Collected data
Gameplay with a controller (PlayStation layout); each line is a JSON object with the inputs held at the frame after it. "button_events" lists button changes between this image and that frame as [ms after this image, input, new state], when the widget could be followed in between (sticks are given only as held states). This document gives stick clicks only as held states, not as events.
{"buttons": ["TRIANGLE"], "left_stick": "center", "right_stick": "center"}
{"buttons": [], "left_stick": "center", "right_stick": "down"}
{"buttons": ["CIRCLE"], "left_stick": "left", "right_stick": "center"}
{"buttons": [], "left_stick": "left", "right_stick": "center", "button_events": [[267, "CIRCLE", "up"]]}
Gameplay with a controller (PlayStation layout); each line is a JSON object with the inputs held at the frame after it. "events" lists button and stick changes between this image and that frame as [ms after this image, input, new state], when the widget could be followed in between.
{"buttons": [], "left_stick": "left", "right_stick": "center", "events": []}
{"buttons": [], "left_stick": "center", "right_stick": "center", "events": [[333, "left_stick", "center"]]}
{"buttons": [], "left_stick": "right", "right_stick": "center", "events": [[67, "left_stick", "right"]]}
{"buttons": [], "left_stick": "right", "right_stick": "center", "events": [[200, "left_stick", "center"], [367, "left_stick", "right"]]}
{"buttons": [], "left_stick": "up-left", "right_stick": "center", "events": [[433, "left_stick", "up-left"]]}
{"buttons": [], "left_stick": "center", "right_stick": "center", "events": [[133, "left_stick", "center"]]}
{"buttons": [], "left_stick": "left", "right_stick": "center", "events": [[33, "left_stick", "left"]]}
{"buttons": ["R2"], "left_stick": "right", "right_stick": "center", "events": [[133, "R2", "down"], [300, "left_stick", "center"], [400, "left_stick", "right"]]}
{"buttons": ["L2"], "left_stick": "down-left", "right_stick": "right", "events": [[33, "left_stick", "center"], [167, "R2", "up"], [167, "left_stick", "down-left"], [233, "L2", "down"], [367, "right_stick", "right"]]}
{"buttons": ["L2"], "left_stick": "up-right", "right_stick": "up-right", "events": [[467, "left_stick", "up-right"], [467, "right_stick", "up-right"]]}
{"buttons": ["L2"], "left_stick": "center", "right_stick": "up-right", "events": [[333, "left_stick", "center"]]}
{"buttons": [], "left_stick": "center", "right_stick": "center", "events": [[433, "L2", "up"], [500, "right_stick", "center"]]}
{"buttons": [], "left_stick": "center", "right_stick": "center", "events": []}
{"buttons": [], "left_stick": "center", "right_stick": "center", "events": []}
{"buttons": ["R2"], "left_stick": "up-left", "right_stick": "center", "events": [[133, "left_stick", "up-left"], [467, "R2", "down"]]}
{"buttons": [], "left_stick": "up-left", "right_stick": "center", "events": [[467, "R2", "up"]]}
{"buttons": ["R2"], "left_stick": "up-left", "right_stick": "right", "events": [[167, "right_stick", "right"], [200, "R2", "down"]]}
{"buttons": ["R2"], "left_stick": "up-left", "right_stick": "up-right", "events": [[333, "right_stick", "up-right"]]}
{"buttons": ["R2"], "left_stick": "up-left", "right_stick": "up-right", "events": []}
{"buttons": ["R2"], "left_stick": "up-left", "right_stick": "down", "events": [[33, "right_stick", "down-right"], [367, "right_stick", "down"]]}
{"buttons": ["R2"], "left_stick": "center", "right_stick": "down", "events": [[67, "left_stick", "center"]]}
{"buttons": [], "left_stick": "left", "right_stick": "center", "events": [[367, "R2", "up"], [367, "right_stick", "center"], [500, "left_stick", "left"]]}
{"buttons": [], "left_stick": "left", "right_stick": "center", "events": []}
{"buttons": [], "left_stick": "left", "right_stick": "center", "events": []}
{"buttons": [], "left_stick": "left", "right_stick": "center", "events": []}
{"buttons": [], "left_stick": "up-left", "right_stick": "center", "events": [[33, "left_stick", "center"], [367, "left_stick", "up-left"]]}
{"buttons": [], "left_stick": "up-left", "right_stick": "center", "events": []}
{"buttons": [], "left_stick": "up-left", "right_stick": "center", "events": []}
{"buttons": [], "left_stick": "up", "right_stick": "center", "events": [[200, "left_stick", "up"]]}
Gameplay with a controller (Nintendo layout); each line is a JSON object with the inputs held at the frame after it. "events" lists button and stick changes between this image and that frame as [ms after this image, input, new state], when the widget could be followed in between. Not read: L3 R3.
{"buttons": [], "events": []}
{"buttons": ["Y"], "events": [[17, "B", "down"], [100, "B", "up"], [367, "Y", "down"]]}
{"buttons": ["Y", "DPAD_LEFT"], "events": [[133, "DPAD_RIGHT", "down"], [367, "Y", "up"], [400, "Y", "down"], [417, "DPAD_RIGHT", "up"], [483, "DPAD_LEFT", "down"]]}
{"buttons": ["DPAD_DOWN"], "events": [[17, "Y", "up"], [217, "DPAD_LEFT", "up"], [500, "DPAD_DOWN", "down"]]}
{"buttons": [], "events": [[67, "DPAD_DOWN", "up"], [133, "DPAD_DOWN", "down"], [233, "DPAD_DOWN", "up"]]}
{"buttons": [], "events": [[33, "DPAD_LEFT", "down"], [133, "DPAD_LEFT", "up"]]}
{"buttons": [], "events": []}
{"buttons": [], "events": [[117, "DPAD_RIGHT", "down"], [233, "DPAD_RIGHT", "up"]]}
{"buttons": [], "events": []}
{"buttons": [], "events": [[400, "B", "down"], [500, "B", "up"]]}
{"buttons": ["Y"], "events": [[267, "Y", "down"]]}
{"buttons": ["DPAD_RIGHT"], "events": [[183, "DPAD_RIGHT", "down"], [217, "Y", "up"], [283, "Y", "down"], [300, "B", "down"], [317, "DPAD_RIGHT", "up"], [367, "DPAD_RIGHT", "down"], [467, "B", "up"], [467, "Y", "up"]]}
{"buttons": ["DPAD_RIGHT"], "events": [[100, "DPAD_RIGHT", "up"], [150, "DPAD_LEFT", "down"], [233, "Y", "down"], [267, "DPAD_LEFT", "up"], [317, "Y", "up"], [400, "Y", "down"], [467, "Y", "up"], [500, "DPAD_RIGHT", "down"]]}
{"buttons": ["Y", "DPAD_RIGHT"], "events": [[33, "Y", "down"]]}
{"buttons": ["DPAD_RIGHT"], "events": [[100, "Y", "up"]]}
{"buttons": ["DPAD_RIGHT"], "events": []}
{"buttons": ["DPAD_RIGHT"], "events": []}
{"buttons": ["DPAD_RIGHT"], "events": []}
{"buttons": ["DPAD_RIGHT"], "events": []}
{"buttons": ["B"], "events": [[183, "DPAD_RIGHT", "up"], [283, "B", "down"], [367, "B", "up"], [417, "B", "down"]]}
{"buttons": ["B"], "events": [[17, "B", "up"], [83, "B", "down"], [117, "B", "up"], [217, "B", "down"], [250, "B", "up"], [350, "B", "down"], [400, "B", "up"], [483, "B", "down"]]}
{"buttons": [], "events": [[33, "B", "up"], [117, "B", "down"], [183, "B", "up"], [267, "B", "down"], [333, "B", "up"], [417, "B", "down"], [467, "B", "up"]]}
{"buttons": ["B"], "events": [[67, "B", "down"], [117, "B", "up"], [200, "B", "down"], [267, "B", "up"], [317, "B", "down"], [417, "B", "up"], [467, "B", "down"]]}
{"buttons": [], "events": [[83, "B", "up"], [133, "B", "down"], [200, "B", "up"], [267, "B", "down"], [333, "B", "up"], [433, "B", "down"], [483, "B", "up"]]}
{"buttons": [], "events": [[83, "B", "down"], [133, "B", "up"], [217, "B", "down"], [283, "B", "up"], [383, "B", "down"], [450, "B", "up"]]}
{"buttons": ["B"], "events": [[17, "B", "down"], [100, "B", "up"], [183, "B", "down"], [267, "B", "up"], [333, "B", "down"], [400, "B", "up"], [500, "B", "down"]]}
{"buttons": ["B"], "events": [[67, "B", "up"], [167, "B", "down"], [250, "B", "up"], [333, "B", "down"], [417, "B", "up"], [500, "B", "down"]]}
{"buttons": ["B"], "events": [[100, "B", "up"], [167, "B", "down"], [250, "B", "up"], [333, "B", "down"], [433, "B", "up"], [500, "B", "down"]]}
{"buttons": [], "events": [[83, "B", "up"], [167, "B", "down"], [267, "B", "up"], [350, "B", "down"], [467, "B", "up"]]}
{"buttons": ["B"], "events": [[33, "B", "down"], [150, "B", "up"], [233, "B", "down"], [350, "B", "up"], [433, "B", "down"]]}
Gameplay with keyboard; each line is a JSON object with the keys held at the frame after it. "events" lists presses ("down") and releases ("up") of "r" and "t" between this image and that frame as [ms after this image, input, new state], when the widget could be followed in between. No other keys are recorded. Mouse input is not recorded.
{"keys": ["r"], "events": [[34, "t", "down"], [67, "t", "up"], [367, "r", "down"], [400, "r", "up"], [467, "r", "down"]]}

## WORK ORDER
Among the records, find the lines that contain "CIRCLE" and copy each of them.

## EXERCISE OUTPUT
{"buttons": ["CIRCLE"], "left_stick": "left", "right_stick": "center"}
{"buttons": [], "left_stick": "left", "right_stick": "center", "button_events": [[267, "CIRCLE", "up"]]}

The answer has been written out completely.